The smoker wasn’t originally meant to be placed indoors, taking up valuable real estate that could have been reserved for seating. Horn says this was the compromise he came up with when the city wouldn’t allow him set up the smoker outside — one of many bureaucratic hurdles Horn had to jump to get his restaurant open.
When it comes to those challenges, however, Horn has a bit of a philosophical bent — he’s prone to posting pithy inspirational quotes on the Horn BBQ Instagram page: “There’s no competition when you’re manifesting your own lane.” “Play by the rules, but be ferocious.” Or, more recently, “Adversity is preparation for greatness.”
So yes, the chef says: He would love to have opened Horn BBQ last fall as he’d planned. But Horn says that at a certain point, he decided he wasn’t going to devote any more energy to stressing out about the restaurant. Instead, he focused on something he could control — namely giving back to the community through a series of food giveaways.
Ultimately, Horn believes all of the delays were meant to be: “I think it happened for a reason.” In particular, he points to the protests that sprang up in the aftermath of George Floyd’s death at the hands of a Minneapolis police officer, and the many other Black lives that have been lost to police violence. “You put so much love in a country that doesn’t love you back,” Horn says, noting that he, too, has had a police officer pull a gun on him.
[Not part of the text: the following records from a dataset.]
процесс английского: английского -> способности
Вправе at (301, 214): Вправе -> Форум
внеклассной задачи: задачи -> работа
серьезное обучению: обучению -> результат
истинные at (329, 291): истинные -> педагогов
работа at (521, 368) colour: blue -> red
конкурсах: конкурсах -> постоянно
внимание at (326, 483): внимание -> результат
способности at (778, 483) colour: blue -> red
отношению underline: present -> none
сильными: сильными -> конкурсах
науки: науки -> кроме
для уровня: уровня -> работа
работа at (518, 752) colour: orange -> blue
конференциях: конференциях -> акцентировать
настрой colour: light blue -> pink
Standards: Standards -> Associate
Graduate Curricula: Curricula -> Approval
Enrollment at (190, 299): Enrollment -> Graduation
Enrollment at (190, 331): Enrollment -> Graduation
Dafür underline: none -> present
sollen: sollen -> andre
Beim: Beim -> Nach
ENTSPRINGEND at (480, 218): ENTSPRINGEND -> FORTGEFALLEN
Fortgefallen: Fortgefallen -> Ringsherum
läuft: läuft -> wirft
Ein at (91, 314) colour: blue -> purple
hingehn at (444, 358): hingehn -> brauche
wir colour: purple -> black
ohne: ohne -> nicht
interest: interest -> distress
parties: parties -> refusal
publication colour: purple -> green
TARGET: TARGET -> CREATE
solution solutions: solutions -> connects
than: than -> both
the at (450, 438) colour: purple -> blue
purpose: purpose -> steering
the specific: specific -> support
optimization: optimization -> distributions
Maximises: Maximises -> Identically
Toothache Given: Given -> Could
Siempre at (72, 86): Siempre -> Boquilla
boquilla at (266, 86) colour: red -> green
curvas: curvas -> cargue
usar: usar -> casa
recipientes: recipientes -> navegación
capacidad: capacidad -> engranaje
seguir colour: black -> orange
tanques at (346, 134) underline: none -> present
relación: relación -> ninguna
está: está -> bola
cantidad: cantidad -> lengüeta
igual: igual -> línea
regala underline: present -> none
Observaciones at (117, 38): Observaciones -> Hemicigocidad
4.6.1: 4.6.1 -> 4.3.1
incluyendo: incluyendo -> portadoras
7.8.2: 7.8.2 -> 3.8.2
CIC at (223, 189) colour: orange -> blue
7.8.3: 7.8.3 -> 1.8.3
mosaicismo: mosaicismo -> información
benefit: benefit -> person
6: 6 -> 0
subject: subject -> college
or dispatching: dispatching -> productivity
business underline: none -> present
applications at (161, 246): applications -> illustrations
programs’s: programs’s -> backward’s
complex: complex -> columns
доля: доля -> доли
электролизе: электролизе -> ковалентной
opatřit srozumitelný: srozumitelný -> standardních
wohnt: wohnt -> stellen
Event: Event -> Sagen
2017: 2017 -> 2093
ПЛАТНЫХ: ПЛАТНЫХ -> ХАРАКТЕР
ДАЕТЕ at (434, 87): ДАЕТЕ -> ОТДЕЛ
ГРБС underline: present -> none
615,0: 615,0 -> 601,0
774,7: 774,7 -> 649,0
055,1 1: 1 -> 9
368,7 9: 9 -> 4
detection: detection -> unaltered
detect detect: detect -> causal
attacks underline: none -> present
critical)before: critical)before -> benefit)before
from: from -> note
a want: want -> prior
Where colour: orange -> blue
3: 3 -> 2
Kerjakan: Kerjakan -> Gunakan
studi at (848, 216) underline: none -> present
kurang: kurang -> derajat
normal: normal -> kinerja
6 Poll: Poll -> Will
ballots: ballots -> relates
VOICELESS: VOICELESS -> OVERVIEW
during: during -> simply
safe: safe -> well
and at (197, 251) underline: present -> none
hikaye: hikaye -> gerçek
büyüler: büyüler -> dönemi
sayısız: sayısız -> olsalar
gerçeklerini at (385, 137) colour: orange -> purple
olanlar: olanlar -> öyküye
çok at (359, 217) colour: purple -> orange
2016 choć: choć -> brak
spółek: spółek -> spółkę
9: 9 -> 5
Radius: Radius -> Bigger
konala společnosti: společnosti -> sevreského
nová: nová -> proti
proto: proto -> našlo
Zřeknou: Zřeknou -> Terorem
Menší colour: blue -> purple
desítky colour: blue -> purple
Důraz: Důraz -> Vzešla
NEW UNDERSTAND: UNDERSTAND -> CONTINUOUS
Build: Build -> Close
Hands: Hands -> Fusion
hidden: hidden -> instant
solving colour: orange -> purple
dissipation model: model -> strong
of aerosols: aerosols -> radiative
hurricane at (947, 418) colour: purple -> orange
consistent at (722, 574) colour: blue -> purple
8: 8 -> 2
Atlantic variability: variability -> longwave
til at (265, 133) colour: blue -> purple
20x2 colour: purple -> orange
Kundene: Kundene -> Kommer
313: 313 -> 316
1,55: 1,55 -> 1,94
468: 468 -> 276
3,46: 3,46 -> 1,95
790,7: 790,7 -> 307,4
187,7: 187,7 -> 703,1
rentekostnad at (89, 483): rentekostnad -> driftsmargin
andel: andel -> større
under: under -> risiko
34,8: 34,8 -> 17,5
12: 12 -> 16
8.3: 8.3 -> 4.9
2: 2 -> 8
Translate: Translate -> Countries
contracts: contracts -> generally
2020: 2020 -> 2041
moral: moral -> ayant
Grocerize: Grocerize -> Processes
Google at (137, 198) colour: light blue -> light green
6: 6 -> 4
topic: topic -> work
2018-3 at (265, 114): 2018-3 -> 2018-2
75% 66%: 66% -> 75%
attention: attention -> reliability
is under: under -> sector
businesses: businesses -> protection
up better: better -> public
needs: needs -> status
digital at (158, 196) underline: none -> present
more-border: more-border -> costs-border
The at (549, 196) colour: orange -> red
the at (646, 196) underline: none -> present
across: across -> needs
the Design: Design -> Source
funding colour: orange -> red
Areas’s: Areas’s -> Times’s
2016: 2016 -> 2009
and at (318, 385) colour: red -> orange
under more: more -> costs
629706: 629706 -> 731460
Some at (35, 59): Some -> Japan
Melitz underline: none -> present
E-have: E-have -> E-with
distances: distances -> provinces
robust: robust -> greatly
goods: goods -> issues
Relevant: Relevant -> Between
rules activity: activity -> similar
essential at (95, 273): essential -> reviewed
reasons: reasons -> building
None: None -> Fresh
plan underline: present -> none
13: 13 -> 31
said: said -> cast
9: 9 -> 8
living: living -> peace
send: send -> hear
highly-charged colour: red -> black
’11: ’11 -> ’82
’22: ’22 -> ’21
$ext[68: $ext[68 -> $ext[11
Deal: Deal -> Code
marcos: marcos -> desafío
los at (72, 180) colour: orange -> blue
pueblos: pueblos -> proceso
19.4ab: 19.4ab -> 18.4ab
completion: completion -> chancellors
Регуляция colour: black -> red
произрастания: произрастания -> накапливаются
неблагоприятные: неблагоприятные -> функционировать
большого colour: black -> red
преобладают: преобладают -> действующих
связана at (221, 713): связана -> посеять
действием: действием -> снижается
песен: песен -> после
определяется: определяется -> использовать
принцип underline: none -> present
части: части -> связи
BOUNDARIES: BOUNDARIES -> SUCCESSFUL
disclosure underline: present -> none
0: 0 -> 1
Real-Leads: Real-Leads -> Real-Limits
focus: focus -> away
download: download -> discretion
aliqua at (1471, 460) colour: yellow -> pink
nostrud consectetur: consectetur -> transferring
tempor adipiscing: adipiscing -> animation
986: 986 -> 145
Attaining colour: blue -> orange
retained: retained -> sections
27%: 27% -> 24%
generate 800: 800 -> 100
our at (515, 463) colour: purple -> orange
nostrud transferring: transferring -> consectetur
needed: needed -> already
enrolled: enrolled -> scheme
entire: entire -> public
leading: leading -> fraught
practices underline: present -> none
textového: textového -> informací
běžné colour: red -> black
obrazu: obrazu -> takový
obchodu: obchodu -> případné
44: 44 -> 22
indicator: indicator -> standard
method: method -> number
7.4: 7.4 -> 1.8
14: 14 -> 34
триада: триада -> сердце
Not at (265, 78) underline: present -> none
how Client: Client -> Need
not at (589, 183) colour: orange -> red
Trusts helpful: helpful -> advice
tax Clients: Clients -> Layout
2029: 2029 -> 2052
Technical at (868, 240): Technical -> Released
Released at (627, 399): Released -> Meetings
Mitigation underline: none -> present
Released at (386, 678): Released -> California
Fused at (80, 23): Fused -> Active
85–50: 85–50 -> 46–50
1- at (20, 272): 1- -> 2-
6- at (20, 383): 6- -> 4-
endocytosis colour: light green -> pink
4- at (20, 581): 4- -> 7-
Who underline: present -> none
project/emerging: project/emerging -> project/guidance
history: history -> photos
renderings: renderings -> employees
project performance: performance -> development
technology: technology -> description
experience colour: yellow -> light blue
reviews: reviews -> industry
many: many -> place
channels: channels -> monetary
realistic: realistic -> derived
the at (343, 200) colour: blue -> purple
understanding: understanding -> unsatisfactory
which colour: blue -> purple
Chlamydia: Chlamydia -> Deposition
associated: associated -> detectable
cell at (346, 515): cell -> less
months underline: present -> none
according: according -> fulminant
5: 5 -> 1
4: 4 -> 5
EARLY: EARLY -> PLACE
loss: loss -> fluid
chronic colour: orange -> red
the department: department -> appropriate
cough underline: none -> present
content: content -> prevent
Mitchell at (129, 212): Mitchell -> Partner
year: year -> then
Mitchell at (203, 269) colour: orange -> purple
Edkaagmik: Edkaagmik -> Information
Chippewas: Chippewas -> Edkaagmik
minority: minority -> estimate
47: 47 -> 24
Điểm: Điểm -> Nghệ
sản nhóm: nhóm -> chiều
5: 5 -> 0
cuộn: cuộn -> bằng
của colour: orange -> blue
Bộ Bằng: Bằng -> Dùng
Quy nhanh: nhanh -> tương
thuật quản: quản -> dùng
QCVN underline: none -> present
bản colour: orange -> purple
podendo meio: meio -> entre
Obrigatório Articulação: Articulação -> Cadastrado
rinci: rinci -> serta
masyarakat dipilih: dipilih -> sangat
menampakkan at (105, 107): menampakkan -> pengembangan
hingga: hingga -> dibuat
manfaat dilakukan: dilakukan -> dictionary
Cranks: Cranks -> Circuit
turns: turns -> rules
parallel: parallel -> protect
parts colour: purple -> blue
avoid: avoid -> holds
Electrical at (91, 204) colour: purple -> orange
Horn often speaks about the responsibility he feels as a Black pitmaster who has come to prominence during a time when the barbecue scene’s most acclaimed figures tend not to look like him. Now, he says, that feels more important than ever. “When you see something that is historically Black that has a Black influence, and you see Black pitmasters not getting recognized,” Horn says, “That’s what gets to me.”
Horn sees his own efforts, then, as an homage to the Black pitmasters who came before him — the Henry Perrys, Ed Mitchells, and Helen Turners of the world, who might never have become household names. And as much as he wants Horn BBQ to be a great restaurant, he also wants it to be a shining example in the community.
“I want to be a light,” he says. “I want to show love to everybody.”